In 2011 in Indonesia, IFES engaged a local civil society organization to develop Indonesia’s first ever comprehensive election information website (www. rumahpemilu.org).
This bilingual (Bahasa Indonesian and English) website contains information pertaining to election laws and regulations; election results and analysis; observer and press reports; white papers and free online books; a directory of electoral stakeholders; links to other electoral sites; and a comprehensive section on international standards and best practices.
During the 2014 election cycle, for both legislative and presidential elections, IFES facilitated operation of an election information center that utilized the portal’s staff for national-level media monitoring of Election Day activities. The Rumahpemilu portal was able to leverage its social media presence (Facebook, Twitter, YouTube, Google+, etc.) to further expand its reach, especially to marginalized groups, researchers and those interested in details beyond what is covered in traditional media.
Similarly, in Pakistan, following the historic May 2013 general elections, IFES established a web portal (www.pakvoter. org) to serve as a source for information about Pakistan’s elections, electoral system and political processes. During the last two years, Pakvoter has built a sizeable community on social media through Facebook and Twitter forums.
The website and accompanying social media pages are go-to platforms for up-to-date news and opinions. Through the portal, IFES aims to increase engagement with current and future women voters as well as youth and persons with disabilities.
In 2013, IFES organized a conference in the Philippines, entitled “eDemokrasya,” on the use of social media and technology for democracy promotion.
The conference was widely discussed, trending number two on Twitter in the Philippines during the first day of the conference, hitting number one on the second day.
Election stakeholders learned about trends in e-democracy practices and how these tools can be leveraged for greater collaboration and outreach to Philippine voters, especially youth.
This brief overview provides insight into the manifold efforts IFES has engaged in to employ new media to improve political and electoral processes.
At its best, new media embody the spirit of democracy, enabling citizens to hold candidates and representatives accountable, monitor electoral fraud, and engage in political debate.
However, this vehicle of participatory citizenship is not without challenges, among which are issues of ethics and integrity. New media can serve as a platform for the dissemination of false or misleading information, lacking the gatekeeping processes and expertise of traditional media.
The convergence of traditional and new media as means of information dissemination has raised questions regarding where to draw the line between regulation and censorship and, relatedly, how to protect freedom of expression while safeguarding against inflammatory speech.
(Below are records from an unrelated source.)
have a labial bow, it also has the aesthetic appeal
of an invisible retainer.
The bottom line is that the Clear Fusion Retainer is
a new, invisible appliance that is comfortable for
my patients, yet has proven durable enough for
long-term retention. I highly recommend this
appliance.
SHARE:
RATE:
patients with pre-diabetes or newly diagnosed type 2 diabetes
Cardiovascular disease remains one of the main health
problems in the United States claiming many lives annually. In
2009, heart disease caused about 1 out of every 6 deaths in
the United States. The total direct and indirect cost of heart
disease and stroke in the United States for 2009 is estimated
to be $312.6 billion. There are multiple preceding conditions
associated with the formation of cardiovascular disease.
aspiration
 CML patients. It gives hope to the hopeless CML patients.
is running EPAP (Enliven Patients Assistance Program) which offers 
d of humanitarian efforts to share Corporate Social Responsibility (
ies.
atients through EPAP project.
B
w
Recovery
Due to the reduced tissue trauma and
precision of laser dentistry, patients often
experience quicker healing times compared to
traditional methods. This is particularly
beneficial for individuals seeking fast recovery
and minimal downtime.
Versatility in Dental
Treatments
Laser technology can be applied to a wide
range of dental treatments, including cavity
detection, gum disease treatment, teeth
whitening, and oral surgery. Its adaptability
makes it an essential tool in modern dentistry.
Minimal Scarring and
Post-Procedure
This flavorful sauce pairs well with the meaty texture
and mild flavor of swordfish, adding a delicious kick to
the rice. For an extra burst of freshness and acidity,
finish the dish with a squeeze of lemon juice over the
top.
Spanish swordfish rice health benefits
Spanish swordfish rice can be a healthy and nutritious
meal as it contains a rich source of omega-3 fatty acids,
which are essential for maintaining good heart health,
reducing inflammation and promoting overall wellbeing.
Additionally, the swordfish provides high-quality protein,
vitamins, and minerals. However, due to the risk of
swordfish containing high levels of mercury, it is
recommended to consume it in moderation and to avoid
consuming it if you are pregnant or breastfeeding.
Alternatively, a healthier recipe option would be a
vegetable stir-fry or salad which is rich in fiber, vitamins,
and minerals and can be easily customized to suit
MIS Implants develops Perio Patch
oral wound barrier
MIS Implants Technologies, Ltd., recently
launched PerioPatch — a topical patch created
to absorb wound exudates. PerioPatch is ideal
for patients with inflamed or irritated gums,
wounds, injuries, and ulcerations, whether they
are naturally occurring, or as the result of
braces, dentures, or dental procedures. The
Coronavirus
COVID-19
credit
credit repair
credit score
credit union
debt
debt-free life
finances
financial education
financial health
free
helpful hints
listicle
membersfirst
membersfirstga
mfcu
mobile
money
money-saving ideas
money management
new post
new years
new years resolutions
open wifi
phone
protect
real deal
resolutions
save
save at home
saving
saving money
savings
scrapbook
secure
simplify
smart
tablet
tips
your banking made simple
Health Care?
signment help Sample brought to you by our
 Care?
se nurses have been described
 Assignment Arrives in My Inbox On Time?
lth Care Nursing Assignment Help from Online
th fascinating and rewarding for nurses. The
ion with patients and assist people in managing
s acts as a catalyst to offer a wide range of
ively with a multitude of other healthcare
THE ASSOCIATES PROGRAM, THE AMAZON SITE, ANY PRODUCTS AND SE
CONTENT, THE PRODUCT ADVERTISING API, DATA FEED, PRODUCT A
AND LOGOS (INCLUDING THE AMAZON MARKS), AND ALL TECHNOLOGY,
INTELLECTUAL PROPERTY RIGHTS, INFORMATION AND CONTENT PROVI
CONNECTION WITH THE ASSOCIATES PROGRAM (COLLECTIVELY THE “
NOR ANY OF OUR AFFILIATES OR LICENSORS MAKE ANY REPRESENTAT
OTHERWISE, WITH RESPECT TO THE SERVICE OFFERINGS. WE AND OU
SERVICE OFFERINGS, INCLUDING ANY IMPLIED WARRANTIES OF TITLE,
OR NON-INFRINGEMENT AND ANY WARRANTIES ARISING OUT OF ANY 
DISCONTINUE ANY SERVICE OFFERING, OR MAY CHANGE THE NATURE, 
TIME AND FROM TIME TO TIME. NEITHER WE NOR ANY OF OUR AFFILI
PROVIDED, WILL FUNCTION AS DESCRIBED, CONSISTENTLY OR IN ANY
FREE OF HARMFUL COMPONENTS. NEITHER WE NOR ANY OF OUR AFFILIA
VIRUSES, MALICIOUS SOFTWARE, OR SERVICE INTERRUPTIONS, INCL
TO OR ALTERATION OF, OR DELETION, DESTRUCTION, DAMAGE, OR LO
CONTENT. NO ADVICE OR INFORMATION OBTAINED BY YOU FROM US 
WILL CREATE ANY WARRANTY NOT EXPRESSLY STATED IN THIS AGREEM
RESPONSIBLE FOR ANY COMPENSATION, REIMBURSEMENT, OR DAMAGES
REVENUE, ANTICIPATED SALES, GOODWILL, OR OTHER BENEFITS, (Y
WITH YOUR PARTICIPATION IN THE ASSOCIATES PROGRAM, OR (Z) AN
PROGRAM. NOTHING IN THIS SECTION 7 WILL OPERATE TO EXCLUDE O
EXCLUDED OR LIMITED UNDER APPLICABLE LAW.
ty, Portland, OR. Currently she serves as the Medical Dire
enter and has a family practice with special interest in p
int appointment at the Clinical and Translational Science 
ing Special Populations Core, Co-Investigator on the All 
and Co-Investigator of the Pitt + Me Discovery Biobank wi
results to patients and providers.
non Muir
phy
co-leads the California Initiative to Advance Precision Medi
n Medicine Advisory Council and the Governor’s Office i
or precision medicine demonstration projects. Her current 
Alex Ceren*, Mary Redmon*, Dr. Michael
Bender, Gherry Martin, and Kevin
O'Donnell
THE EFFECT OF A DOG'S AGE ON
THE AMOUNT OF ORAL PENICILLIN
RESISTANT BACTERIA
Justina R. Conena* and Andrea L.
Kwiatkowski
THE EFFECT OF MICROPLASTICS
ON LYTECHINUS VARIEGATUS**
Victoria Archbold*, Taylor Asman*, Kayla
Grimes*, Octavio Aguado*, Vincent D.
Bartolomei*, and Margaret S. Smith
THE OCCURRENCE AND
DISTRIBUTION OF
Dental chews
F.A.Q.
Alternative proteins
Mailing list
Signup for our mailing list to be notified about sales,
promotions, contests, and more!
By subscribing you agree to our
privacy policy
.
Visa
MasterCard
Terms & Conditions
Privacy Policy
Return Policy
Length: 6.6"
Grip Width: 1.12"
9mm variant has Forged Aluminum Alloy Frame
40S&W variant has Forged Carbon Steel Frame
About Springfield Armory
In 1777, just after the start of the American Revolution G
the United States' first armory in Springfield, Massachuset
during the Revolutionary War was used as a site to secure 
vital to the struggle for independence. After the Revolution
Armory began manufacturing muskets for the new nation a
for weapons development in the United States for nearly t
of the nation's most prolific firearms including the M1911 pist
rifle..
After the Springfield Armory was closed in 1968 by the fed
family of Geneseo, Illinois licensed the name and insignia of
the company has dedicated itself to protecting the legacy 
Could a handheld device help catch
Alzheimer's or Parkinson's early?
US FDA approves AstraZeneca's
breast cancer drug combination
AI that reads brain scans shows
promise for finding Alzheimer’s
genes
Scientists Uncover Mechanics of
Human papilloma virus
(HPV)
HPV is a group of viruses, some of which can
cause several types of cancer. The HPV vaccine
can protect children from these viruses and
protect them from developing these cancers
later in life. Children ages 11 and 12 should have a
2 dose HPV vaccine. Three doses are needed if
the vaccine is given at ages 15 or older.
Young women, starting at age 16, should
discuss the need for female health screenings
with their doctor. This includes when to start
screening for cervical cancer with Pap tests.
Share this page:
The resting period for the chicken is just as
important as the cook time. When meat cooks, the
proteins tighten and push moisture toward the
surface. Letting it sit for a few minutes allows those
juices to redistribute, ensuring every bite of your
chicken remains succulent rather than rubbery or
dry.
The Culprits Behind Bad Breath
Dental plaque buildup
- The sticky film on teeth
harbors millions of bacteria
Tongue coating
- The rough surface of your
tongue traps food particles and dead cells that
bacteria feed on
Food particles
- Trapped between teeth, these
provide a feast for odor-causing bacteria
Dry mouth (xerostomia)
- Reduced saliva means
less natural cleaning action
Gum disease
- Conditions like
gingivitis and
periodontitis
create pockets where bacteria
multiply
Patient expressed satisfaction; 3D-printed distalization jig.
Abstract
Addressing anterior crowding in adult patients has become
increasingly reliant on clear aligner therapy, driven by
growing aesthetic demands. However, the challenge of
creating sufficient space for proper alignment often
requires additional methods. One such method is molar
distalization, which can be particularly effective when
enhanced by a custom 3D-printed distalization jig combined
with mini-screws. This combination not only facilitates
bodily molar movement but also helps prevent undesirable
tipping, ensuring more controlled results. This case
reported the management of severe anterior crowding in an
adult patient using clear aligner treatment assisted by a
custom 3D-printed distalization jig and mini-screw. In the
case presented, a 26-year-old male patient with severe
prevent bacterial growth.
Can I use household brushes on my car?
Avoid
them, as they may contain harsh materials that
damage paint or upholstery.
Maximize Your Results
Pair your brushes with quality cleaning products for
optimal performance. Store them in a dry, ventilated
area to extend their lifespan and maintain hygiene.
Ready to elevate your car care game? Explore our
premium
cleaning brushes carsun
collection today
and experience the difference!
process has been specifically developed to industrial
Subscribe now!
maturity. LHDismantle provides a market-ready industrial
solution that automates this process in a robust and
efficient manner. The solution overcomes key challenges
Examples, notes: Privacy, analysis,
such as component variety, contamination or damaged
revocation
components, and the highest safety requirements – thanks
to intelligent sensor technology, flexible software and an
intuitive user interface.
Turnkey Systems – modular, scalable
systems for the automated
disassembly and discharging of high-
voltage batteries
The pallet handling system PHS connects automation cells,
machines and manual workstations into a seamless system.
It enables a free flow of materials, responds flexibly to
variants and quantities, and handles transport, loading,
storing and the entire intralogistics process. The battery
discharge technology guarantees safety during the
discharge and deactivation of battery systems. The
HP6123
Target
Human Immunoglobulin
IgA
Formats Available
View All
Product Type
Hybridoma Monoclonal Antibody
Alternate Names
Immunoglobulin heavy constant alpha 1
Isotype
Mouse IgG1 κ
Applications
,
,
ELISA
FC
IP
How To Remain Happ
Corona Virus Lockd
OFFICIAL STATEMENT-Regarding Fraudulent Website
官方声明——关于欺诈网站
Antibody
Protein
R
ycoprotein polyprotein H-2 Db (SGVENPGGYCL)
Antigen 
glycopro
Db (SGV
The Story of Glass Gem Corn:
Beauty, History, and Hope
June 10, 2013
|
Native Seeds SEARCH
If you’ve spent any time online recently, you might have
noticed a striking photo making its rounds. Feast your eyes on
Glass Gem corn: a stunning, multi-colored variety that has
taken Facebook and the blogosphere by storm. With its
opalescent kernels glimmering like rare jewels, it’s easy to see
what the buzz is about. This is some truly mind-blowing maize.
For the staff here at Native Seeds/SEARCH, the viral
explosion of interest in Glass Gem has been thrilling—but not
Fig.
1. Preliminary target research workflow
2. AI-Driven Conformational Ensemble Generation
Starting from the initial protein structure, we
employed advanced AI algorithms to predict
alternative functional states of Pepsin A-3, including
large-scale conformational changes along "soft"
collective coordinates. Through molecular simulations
What’s more, despite the dramatic expansion of new media and technology throughout the world, there are still many groups, such as the elderly, the illiterate and the poor, with limited or no access to these resources.
Nonetheless, new media have increasingly become an integral component of the media landscape and an important outlet for candidates, political parties, election management bodies, and citizens.
Despite some of the drawbacks detailed above, increased worldwide Internet access will only further the importance of new media in democracy and elections.
Citizens have more avenues to reach candidates and campaigns and share information than ever, presenting new opportunities and challenges for democracy promotion and new possibilities for democratic consolidation around world.